Attendre la mort avec gourmandise?

Un sophiste a demandé un jour pour quelle raison les chrétiens, qui croient au paradis, n'attendent pas pour autant la mort avec gourmandise.

Réponse:

Premièrement : on pourrait faire observer que les chrétiens, comme tous les hommes, peuvent éprouver des craintes rationnellement infondées, semblables à celle que ressentirait un homme qui aurait la phobie des serpents et que l'on mettrait en présence d'une couleuvre inoffensive. On pourra dire qu'il s'agit d'un mouvement immature, à raisonner et à surmonter dans la prière, mais pas d'une hypocrisie.

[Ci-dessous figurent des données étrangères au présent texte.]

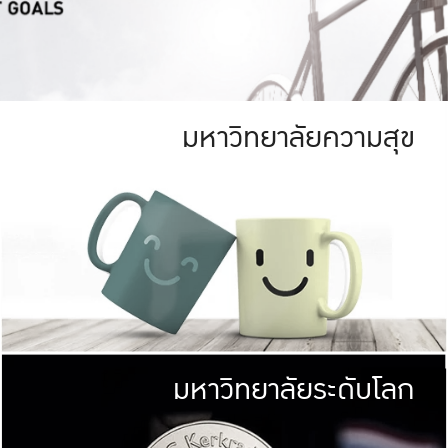
มหาวิทยาลัยความสุข
ย
สีเขียว
มหาวิทยาลัย
ก
สดใส หนาแน่น
ไม่ได้มีเป้าหมา
AN FOREST)
มหาวิทยาลัยชั้นนำทางด้านการว
ICULTURE)
แต่ KU มุ่งเน
าณ 1,400 ไร่
เพื่อสร้างคว
<< คลิก >>
ให้กับประชาชนใ
มหาวิทยาลัยระดับโลก
่อสังคม
มหาวิทยาลั
ามกินดีอยู่ดี
พร้อมที่จ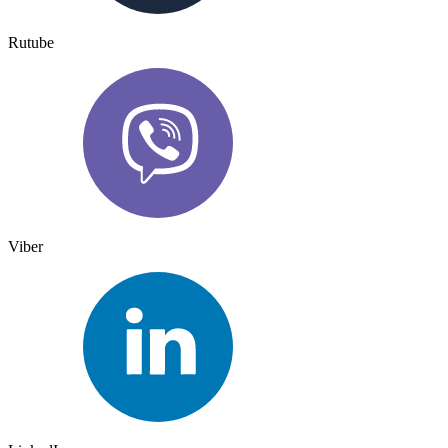
Rutube
Viber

Deuxièmement : on doit aussi rappeler que les chrétiens, loin d'être des fanatiques au regard vide qui "aiment la mort", attendent au contraire la résurrection, l'incorruptibilité et la vie (1 Corinthiens 15. 53 / 2 Corinthiens 5. 4). Comme le dit le Credo : "Nous attendons la résurrection des morts et la vie du siècle à venir".
C'est donc improprement que l'on parle de la mort comme d'une délivrance; car s'il y a un très aimable paradis après la mort (Luc 23. 43) ce n'est pas la mort elle-même qui est le paradis; aussi ne doit-elle pas être aimée ou voulue pour elle-même, quoique la félicitée qui la suit soit souhaitée, voulue et aimée. D'une manière analogue : les douleurs de l'enfantement, souvent redoutées, ne sont pas la même chose que l'enfant attendu avec joie.

Troisièmement : il faut surtout souligner qu'il existe un lien entre chaque chrétien et le reste de l’Église militante, voire du monde auquel le chrétien se doit.
Dans le monde profane déjà, l'intrigue d'un film comme "Il faut sauver le soldat Ryan" nous montre comment un homme peut être déchiré entre son intérêt de personne particulière (rentrer au pays pour y être en sécurité) et sa volonté de soldat (rester sur le front pour vaincre auprès de ses frères d'armes).
C'est précisément ce qu'explique l'apôtre Paul (Philippiens 1. 23-24):
Je suis pressé des deux côtés: j'ai le désir de m'en aller et d'être avec Christ, ce qui de beaucoup est le meilleur; mais à cause de vous il est plus nécessaire que je demeure dans la chair.
Un vulgaire sophiste s'amuserait à demander pourquoi le soldat Ryan n'attend pas son rapatriement "avec gourmandise" plutôt que de s'obstiner à rester dans la boue, exposé aux souffrances. Les hommes de cœur, eux, connaissent la réponse et savent qu'elle n'a rien à voir avec ce qu'imagine l'impie.


Conclusion:

Le chrétien attend certainement la vie éternelle et la félicité avec joie et ferveur (Apocalypse 22. 20). S'il surmonte dans la prière les craintes déraisonnables liées à l'effroi naturel que cause la perspective de la mort, et si l'heure de celle-ci est accompagnée d'une indicible consolation - celle de la vie éternelle promise en Christ / Jean 11. 25-26; si, dans cette perspective, la mort peut même parfois être appelée "un gain" (Philipppiens 1. 21), elle ne saurait faire oublier la communion des saints (Philippiens 2. 27) et la vocation du témoignage qui nous fait donc attendre l'heure de la mort, non pas "avec gourmandise", mais dans la paix (2 Timothée 4. 6-8).